I work in fintech (banking and payments) and most of our clients aren’t even allowed to host on aws; they have to go for a local provider because aws doesn’t have a hosting hub in their country. Not sure what part you work in but this has never been a problem in the past 20 years with just servers, switches, load balancers etc.
I prefer aws over metal for these kind of setups, but for many other cases I definitely do not; just a dedi or a vps with docker or k8s and/or something like openfaas is enough for almost all startups and beyond. Making it literally impossible to make mistakes like OP. And when needed maybe failover or load balancing.
I don’t know about that, the hedge fund I work for is US-based and AWS can be fully SEC and FINRA compliant.
We also have a few dedicated servers, but mostly only for infrequently accessed data and logging that doesn’t need to be highly available.
I really can’t understand why this argument keeps coming up. Different solutions for different usecases. Yet anytime Kubernetes or cloud functions are discussed people come in and go like “hurr durr my single Hetzner dedicated server can do all of that and doesn’t have these problems”
Because some people here do exactly the same thing with aws/cloud. Not you but many here treat aws like it’s the thing you should use ‘because scaling and failover and omg 1 sec downtime’. And then the stories like OP showing that it is dangerous and my experience that most who do this are overpaying and could do with a hetzner server or, better even, a $5/mo vps, even if they do it right (which they are not, generally from all setups I have seen).
Obviously the billing mechanism (or, lack of control) is an issue but that doesn't negate the whole concept. They could (and should) easily fix this by implementing hard caps to activate if so required.
Nobody says there isn't any use case for AWS. The point is that "the cool kids" like to start their side projects on AWS. Nothing about it is mission critical. I guarantee you op is not working on some Fintech stuff.
I feel like learning how to configure bird, bind, haproxy, rdbms clusters, redundant MXs, etc. has taught me far more than spinning up equivalent virtual infrastructure on a public cloud would have. Getting to play with the underlying FOSS technologies is far more rewarding to me than using the commercialized versions on someone else's stack. Plus it helps me evaluate and architect my products for competing clouds, rather than my "knowledge and understanding" being tied to one particular vendor's offerings & lexicon. (Another advantage of knowing the underpinnings of a cloud is that it makes reading post-mortems[1] with a morning coffee so much more enjoyable.)
Assuming we're talking about side-projects/hobbyist development: when I'm doing that I want as few variable expenses as possible, and they usually don't require the purported benefits of the cloud. If such a project needs to scale: I'll bolt it onto a cloud at that point, or sprinkle in specific services to address the pain points.
> I feel like learning how to configure bird, bind, haproxy, rdbms clusters, redundant MXs, etc. has taught me far more than spinning up equivalent virtual infrastructure on a public cloud would have.
I agree with this, but the choice of what other individuals play with is not ours to make.
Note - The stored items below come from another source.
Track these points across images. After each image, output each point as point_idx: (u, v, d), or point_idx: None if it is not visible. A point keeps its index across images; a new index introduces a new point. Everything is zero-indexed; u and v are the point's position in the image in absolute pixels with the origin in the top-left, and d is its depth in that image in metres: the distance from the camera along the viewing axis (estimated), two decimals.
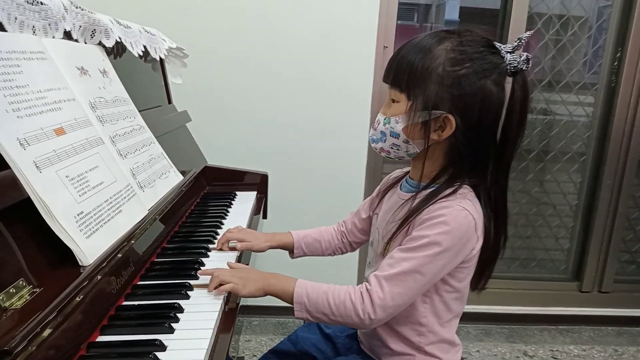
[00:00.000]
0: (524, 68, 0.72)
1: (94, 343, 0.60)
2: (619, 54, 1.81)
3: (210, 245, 0.93)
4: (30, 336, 0.48)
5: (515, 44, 0.73)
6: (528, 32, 0.74)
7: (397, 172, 0.91)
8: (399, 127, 0.74)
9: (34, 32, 0.73)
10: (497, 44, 0.73)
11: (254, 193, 1.31)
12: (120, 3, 1.53)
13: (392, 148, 0.77)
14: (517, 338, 1.90)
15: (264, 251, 0.96)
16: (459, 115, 0.70)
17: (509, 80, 0.73)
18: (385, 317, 0.72)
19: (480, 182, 0.75)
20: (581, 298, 2.00)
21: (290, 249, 0.98)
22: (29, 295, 0.53)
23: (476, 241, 0.73)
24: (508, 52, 0.72)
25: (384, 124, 0.77)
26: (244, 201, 1.25)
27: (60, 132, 0.67)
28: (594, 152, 1.92)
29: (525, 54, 0.72)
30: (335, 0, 1.59)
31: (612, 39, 1.82)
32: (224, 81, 1.64)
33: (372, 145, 0.81)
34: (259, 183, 1.36)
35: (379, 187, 0.93)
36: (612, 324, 1.99)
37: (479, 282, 0.80)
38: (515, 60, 0.71)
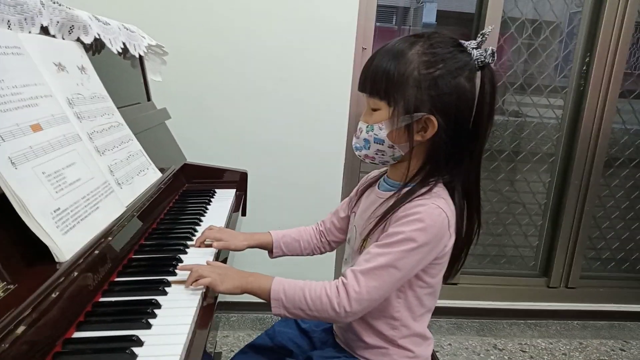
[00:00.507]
0: (490, 61, 0.75)
1: (70, 339, 0.60)
2: (587, 59, 1.88)
3: (189, 242, 0.93)
4: (3, 333, 0.48)
5: (479, 39, 0.76)
6: (490, 27, 0.78)
7: (375, 172, 0.93)
8: (383, 134, 0.76)
9: (9, 26, 0.73)
10: (463, 42, 0.76)
11: (233, 191, 1.32)
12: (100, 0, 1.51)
13: (377, 154, 0.79)
14: (487, 332, 1.96)
15: (242, 250, 0.96)
16: (440, 114, 0.73)
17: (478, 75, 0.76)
18: (360, 311, 0.74)
19: (454, 177, 0.78)
20: (549, 293, 2.08)
21: (269, 249, 0.99)
22: (2, 291, 0.52)
23: (449, 238, 0.76)
24: (474, 48, 0.75)
25: (367, 132, 0.78)
26: (223, 199, 1.25)
27: (36, 128, 0.67)
28: (562, 153, 1.99)
29: (491, 47, 0.75)
30: (315, 1, 1.61)
31: (582, 44, 1.88)
32: (204, 79, 1.64)
33: (356, 153, 0.82)
34: (238, 181, 1.36)
35: (357, 186, 0.95)
36: (578, 318, 2.07)
37: (450, 272, 0.83)
38: (482, 55, 0.74)
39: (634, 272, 2.17)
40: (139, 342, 0.60)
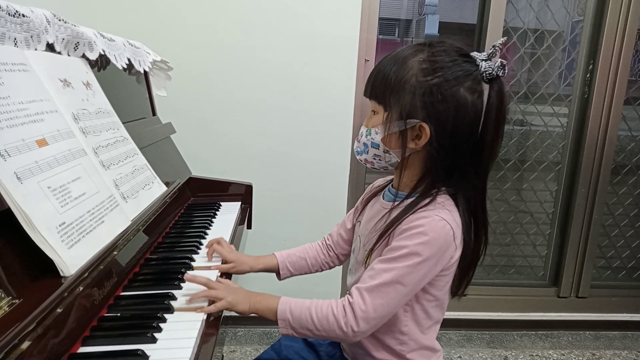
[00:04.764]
0: (499, 74, 0.72)
1: (75, 354, 0.60)
2: (591, 67, 1.88)
3: (195, 256, 0.93)
4: (8, 348, 0.48)
5: (490, 51, 0.74)
6: (501, 39, 0.76)
7: (380, 181, 0.92)
8: (378, 138, 0.76)
9: (15, 44, 0.74)
10: (473, 53, 0.75)
11: (239, 203, 1.32)
12: (105, 16, 1.54)
13: (374, 159, 0.79)
14: (497, 343, 1.93)
15: (246, 273, 0.95)
16: (433, 123, 0.72)
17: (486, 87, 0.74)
18: (368, 329, 0.73)
19: (458, 190, 0.76)
20: (559, 303, 2.04)
21: (275, 271, 0.97)
22: (7, 306, 0.52)
23: (455, 250, 0.74)
24: (483, 60, 0.73)
25: (366, 136, 0.78)
26: (229, 212, 1.25)
27: (42, 143, 0.68)
28: (568, 161, 1.98)
29: (500, 60, 0.73)
30: (318, 15, 1.62)
31: (585, 52, 1.88)
32: (209, 93, 1.65)
33: (357, 157, 0.82)
34: (243, 193, 1.36)
35: (362, 195, 0.94)
36: (590, 328, 2.03)
37: (459, 287, 0.81)
38: (490, 67, 0.72)
39: None
40: (145, 357, 0.60)
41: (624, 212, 2.08)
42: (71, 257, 0.63)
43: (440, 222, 0.71)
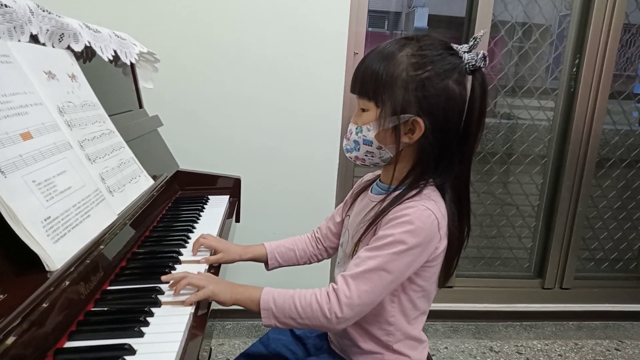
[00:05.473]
0: (481, 65, 0.74)
1: (61, 349, 0.59)
2: (577, 61, 1.90)
3: (183, 250, 0.93)
4: None
5: (471, 43, 0.75)
6: (481, 31, 0.78)
7: (369, 176, 0.93)
8: (371, 135, 0.77)
9: None
10: (455, 45, 0.76)
11: (227, 197, 1.31)
12: (91, 7, 1.51)
13: (366, 156, 0.79)
14: (483, 334, 1.96)
15: (235, 262, 0.95)
16: (426, 116, 0.73)
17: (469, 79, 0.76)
18: (352, 316, 0.73)
19: (445, 179, 0.77)
20: (543, 294, 2.09)
21: (264, 261, 0.98)
22: None
23: (439, 241, 0.75)
24: (465, 51, 0.75)
25: (356, 133, 0.78)
26: (217, 205, 1.25)
27: (26, 136, 0.67)
28: (554, 154, 2.01)
29: (482, 51, 0.74)
30: (307, 7, 1.61)
31: (571, 46, 1.91)
32: (196, 86, 1.64)
33: (347, 155, 0.82)
34: (231, 187, 1.36)
35: (352, 189, 0.95)
36: (573, 318, 2.08)
37: (445, 278, 0.82)
38: (473, 59, 0.74)
39: (628, 271, 2.19)
40: (132, 351, 0.59)
41: (608, 205, 2.12)
42: (57, 251, 0.62)
43: (425, 211, 0.73)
There's still countless of youngsters working on bare metal, for whatever it's worth, they just grow up in a world with a lot of existing abstractions now.
> Assuming we're talking about side-projects/hobbyist development: when I'm doing that I want as few variable expenses as possible, and they usually don't require the purported benefits of the cloud. If such a project needs to scale: I'll bolt it onto a cloud at that point, or sprinkle in specific services to address the pain points.
100%, but the choice is free for anyone themselves to make. OP is furthering his knowledge and experience in a very specialised and highly sought after sector. Maybe he'll come to the same conclusion at some point, or maybe he comes from bare metal and has different perspectives now and thinks that redundancy is always awesome.
Pretty easy, OP sounds exactly like a guy who would have been perfectly fine with a single (Hetzner) server. Then these arguments popup and they are most of the time right.
I agree with you, that it always depends on the use. However, hurr durr Hetzner Server seems to be the more reasonable choice here (once again).
Why? If you had the choice between complete redundancy and infinite scaling by default while having almost zero work, or using a dedicated server that you need to configure and constantly maintain, what would you choose?
If with one thing, a single mistake can result in a $5k bill, and with the other I have a guaranteed fixed bill of 50 bucks a month, then unless I have enough money to burn, the choice is crystal clear. Maybe you wipe your butt with 100$ bills. Others aren't that lucky.
Exactly; if it is ‘the same’ but with a guarantee of max 50$/mo then sure, I would pick that, but that is not the case, also not with caps. So it is an entirely different case and usually the 50$ option actually brings you very far without any financial risk outside that $50/mo.
The choice is only crystal clear until AWS etc implement hard caps to activate if needed. Then having some Lambda functions is not only exponentially cheaper than a whole dedicated server and by default highly available and redundant, but also equally as safe financially wise.
I prefer aws over metal for these kind of setups, but for many other cases I definitely do not; just a dedi or a vps with docker or k8s and/or something like openfaas is enough for almost all startups and beyond. Making it literally impossible to make mistakes like OP. And when needed maybe failover or load balancing.